“Good. And you know my door is always open should you need to talk about anything.”
“I know. Thanks, Coach.”
“Get out of here. I’ll see you for practice tomorrow.”
“See ya.”
I don’t waste another minute before bolting out of his office and running out of the arena. I’m not in the mood to be stopped again and asked about my performance tonight.
Chapter Twenty-Five
NOAH
“Even with the loss of the Black Diamonds’ star player last season, Noah Fields, the team is looking better than ever. Paddack has stepped in and filled his skates with a fervor any team could hope for.”
“I wasn’t sure what Bexley Hart was thinking when she traded for him, but she saw something the rest of us didn’t. Of course you never like to see a player of Fields’s caliber go down, but Paddack will be a fine young player for Colorado for years to come.”
Of course. The analysts calling tonight’s game don’t know the knife they’re digging into my chest. I can see with my own eyes what a strong player Paddack has become since joining the Black Diamonds. With Hollins and Williams as captain and alternate captain, they’re about the best damn players he could learn from.
Not that I hadn’t been contributing in Nashville. The team has been playing with a renewed intensity. So much so, that we might even have a shot at making the playoffs.

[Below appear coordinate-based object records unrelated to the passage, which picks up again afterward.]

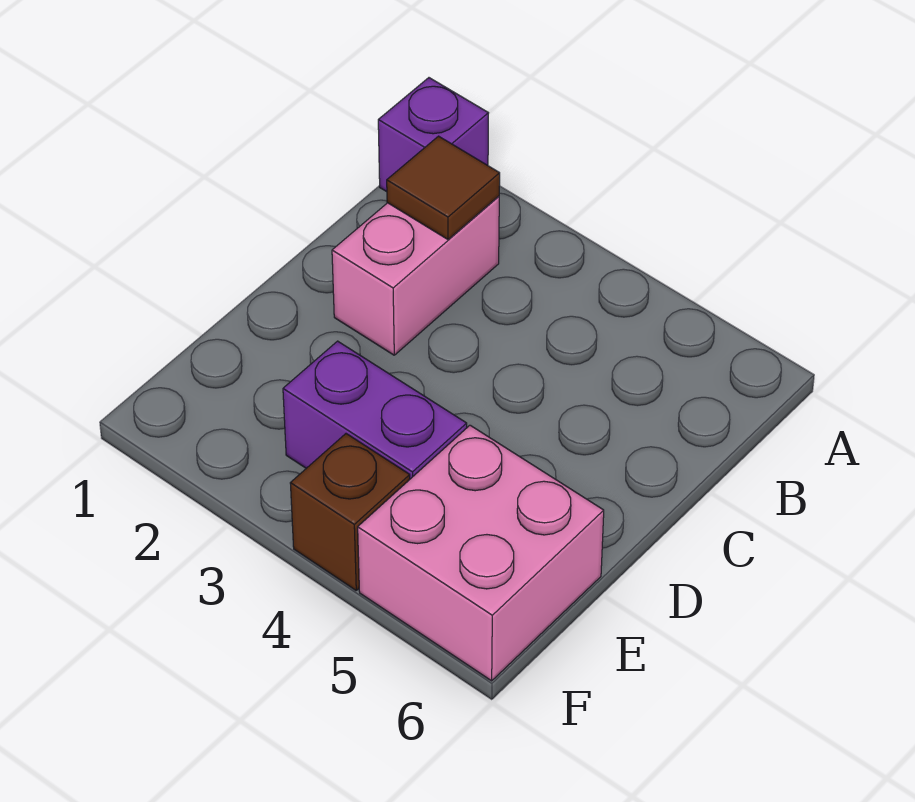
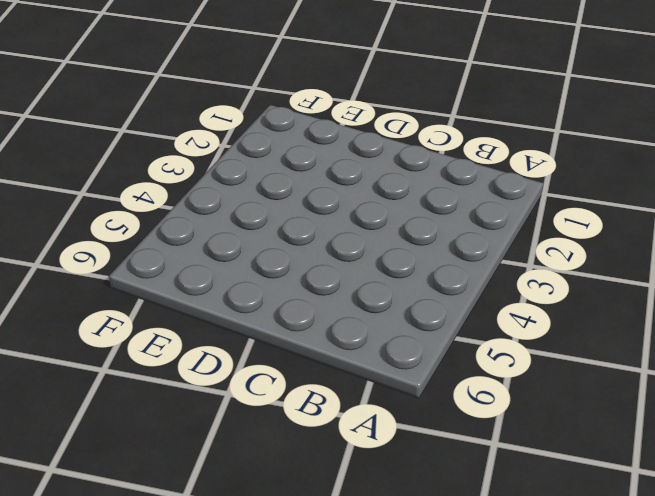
none -> purple brick A1 level 1
none -> pink brick B2:C2 level 1

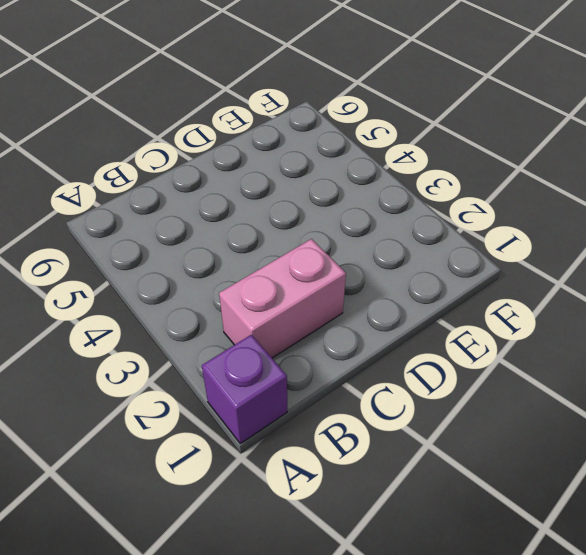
none -> purple brick E3:E4 level 1
none -> pink brick E5:F6 level 1

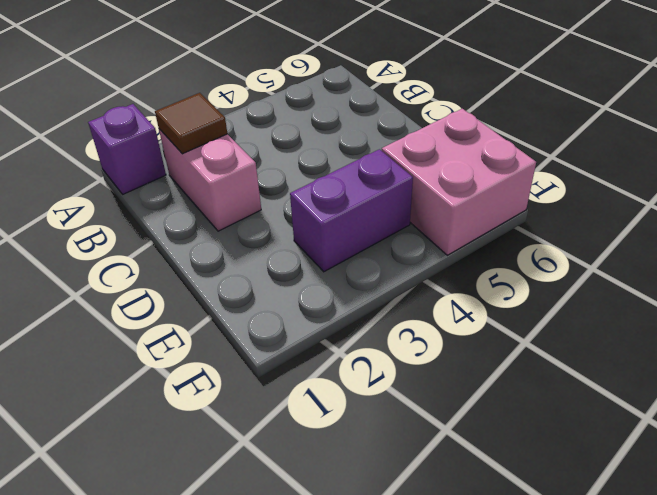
none -> brown brick F4 level 1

It seems no team needs me.
I’m wallowing. I know it. But I’ve been cooped up at my parents’ house for two weeks, and it’s about a week too long.
Even though I’ve been cleared to not be under concussion watch twenty-four seven, I don’t have anywhere else to go considering I sold my house before I moved to Nashville.
Except I’m still being hovered over all the time.
“Do you need anything, sweetheart?” Mom asks, coming into the living room and smoothing my hair back from my forehead.
If not her, it’s my dad.
“I’m fine.”
“Are you?” She comes around the couch and has her arms crossed in front of her. “You’ve been moping on the couch since you got home.”
“I have not.”
“Then why am I here?” comes my sister’s voice from behind me.
Turning toward her, I see Piper dropping her purse and coat on the kitchen table before coming into the living room and standing next to my mom.
“I don’t know. Why are you here and not at the game?”
The TV has been on with the low drone of the Black Diamonds game playing in the background. Even though I no longer play for them, I still watch them. I have too many friends there not to. Family, really.
“Because Mom didn’t want you by yourself tonight,” Piper tells me.
“Where are you going?” I ask our mom. With the two of them standing together like this, they look eerily similar. Piper has always been the spitting image of her, but with the way her armsare crossed, it’s like I’m looking at two of my mother. “Also, this is freaky. The two of you like this.”
Neither of them say anything, but they both quirk a brow at me like I’m the problem.
“Call me if you need me, dear.” Mom drops a kiss on Piper’s cheek. She points a stern finger at me. “Don’t watch too much TV.”
“Yes, Mother.” I roll my eyes at her—like the moody teenager I feel like I am right now—as she kisses the top of my head and heads out, ignoring my question as to where she’s going.
“Seriously. Why are you moping?” Piper smacks my leg as she takes a spot directly next to me on the oversized couch. I can feel her eyes on me.